100% Medium Type Hokkaido Milk Toast
1.
Put all the ingredients of the middle species into the mixing tank, and the cook machine will put the wet ingredients first.
2.
After being beaten to a smooth dough, place it in a fermentation box to mark the position and time, and ferment at room temperature for about 1 hour, and put it in the refrigerator to ferment at low temperature.
3.
Fermented to about 3 times and took it out of the refrigerator. I fermented for about 42 hours.
4.
Tear off the seed surface, and the inside becomes a skin network, which means that the fermentation is successful and ready for use.
5.
Tear the seed noodles and add the main noodle ingredients except butter.
6.
The dough will not easily hook or stick to the cylinder during the initial noodle making. You can stop and use a scraper to clean it up as an aid.
7.
At the expansion stage, the dough can be pulled out of a large film but the edge of the hole is jagged.
8.
Add the softened butter at this time.
9.
Continue to beat to the completion stage, detect the elasticity of the dough and the natural holes when the film is stretched, and the edges of the holes are smooth. (When the dough leaves the tank, pay attention to observe and check the state of the dough at any time.
10.
When the whole noodle making is completed, the temperature should be kept between 24-27°C, not more than 28°C.
11.
Divide the dough into 8 portions, 4 portions per toast box.
12.
Round the divided dough, cover with plastic wrap and let it stand for about 15 minutes.
13.
Use the root of the palm to pat off the large air bubbles in the dough, and do exhaust treatment.
14.
Roll the rolling pin up and down from the middle.
15.
Turn the rolled dough over and use your fingers to open the bottom dough for closing.
16.
Use your fingers to roll up the dough naturally from top to bottom and close it.
17.
After the first roll is completed, cover with plastic wrap and continue to stand for about 15 minutes.
18.
Next, roll the dough a second time and vent the dough in the same way.
19.
The rolling pin is also rolled up and down from the middle in the same manner as the first rolling.
20.
Use your fingers to roll up the dough naturally from top to bottom and close it.
21.
The number of turns after winding is 2.5 turns.
22.
Put the dough into the fermentation box, and arrange the closing positions in the same direction.
23.
The fermentation tank is set to 26°C and humidity 70% to ferment to 8 minutes full.
24.
Put it in the middle of the oven preheated to 170℃ in advance, and bake for 40 minutes, (subject to the actual oven temperature) Changdi CRWF42NE automatic preheating system, no separate preheating is required.
25.
After the baking is completed, shake the mold out of the oven, buckle the toast on the side, and air until the hand warms the bag and seals it.
Tips:
1. The refrigeration time of medium-type dough in the refrigerator shall not exceed 72 hours, and the fermentation time is not controlled mainly by the state of the dough.

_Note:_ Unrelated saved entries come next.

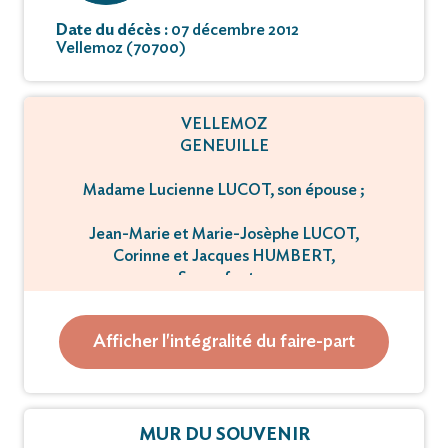
Date du décès :
07 décembre 2012
Vellemoz (70700)
VELLEMOZ
GENEUILLE
Madame Lucienne LUCOT, son épouse ;
Jean-Marie et Marie-Josèphe LUCOT,
Corinne et Jacques HUMBERT,
Ses enfants ;
Anaïs, Sarah, Jean-Simon, Pierre-Marie, Flora,
Afficher l'intégralité du faire-part
Marc-Etienne,
Ses petits-enfants ;
Raymond et Jocelyne LUCOT, son frère et sa belle-
soeur ;
MUR DU SOUVENIR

2. Don't exhaust excessively, just expel the big bubbles in the dough.
3. The intermediate proofing time should be grasped according to the actual situation, and it is advisable not to retract or extend too much.
4. The secondary temperature is the most suitable if the time allows for low temperature 32-34℃ fermentation.
5. After the baking is completed, remember to shake the mold, otherwise it will easily cause problems such as shrinkage.
6. After airing to hand temperature, seal it and pack it in a bag at room temperature for 3 days. It can be stored in cold storage for 1 week, and it can be stored in freezing for 1 month.